The Strange, Spectacular Con of Bobby Charles Thompson
Donors all over America opened their wallets for his United States Navy Veterans Association. Politicians all over Washington posed for grip-and-grins with him. But not only was he not a legitimate fundraiser for military families—he wasn’t even Bobby Charles Thompson. A look inside the hunt to catch one of the country’s biggest con men.
In February 2012, Celia Moore opened an e-mail from a man looking to rent a room in her Portland, Oregon, home. “Friendly toward all,” he wrote. “No criminal history.” The man introduced himself as a retired police officer relocating from New Mexico and Montana. His name, he said, was Don Morsette.

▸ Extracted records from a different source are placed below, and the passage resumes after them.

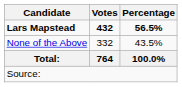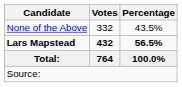rows swapped: Lars Mapstead <-> None of the Above
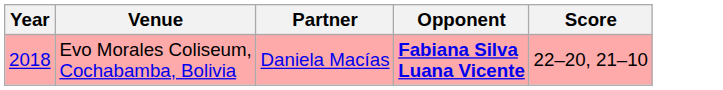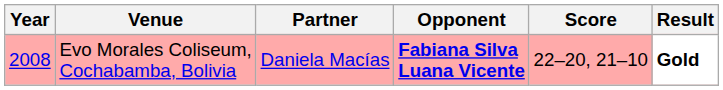+ column: Result | Gold
Evo Morales Coliseum, Cochabamba, Bolivia | Year: 2018 -> 2008
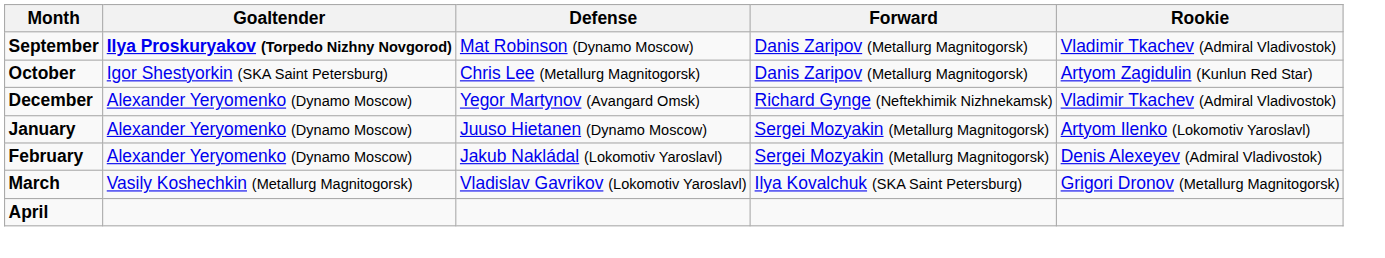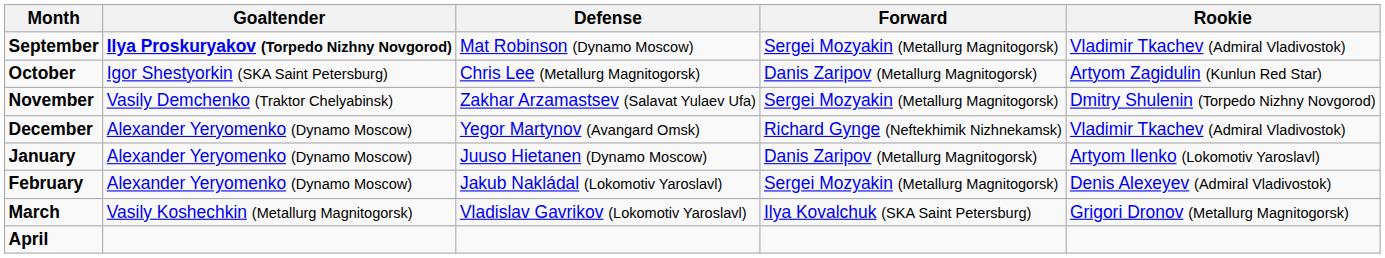September | Forward: Danis Zaripov (Metallurg Magnitogorsk) -> Sergei Mozyakin (Metallurg Magnitogorsk)
+ row: November | Vasily Demchenko (Traktor Chelyabinsk) | Zakhar Arzamastsev (Salavat Yulaev Ufa) | Sergei Mozyakin (Metallurg Magnitogorsk) | Dmitry Shulenin (Torpedo Nizhny Novgorod)
January | Forward: Sergei Mozyakin (Metallurg Magnitogorsk) -> Danis Zaripov (Metallurg Magnitogorsk)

Moore, a 67-year-old former paralegal with a Portlandian love of NPR and a bookshelf full of Ursula K. Le Guin, owned an old Victorian farmhouse in a blue-collar neighborhood. When Don visited for an interview, she found him pleasant and chatty. He had a thicket of dark hair that rose from his forehead and looked as if it had seen its share of dye. When he offered to pay in cash, Moore declined but was unfazed. Her boarders often strayed from convention—“They’re living a different life,” she says.
Don proved to be a well-mannered tenant, and the stories he told hinted that he was more worldly than he looked. He said he was part Chippewa-Cree and mentioned a terrible divorce. She could tell when he awoke because she could smell the Bengay he rubbed on his knee—he said he’d been a great dancer before injuring it while kickboxing. During the day, he left the house, saying he was a consultant with Boeing. “I didn’t give a rip what he was doing as long as he had his rent,” Moore says. Over time, Don told Moore about his years as a Royal Canadian Mounted Police officer.
Then, about two months into Don’s stay, Moore was in bed and heard her dog growl. One of her other housemates came in. “We have a situation,” he said.
Downstairs, Moore found ten or so US marshals and Portland police officers in her living room. The head marshal introduced himself, then asked about her housemate Don—whom they had just arrested outside her front door.
Moore, concerned, asked if Don was okay.
“Well,” the marshal replied, “Don isn’t Don.”
Moore’s boarder didn’t work for Boeing. He was not a former cop, Native American, or divorced. And he’d been wanted on multiple felony charges for a year and a half.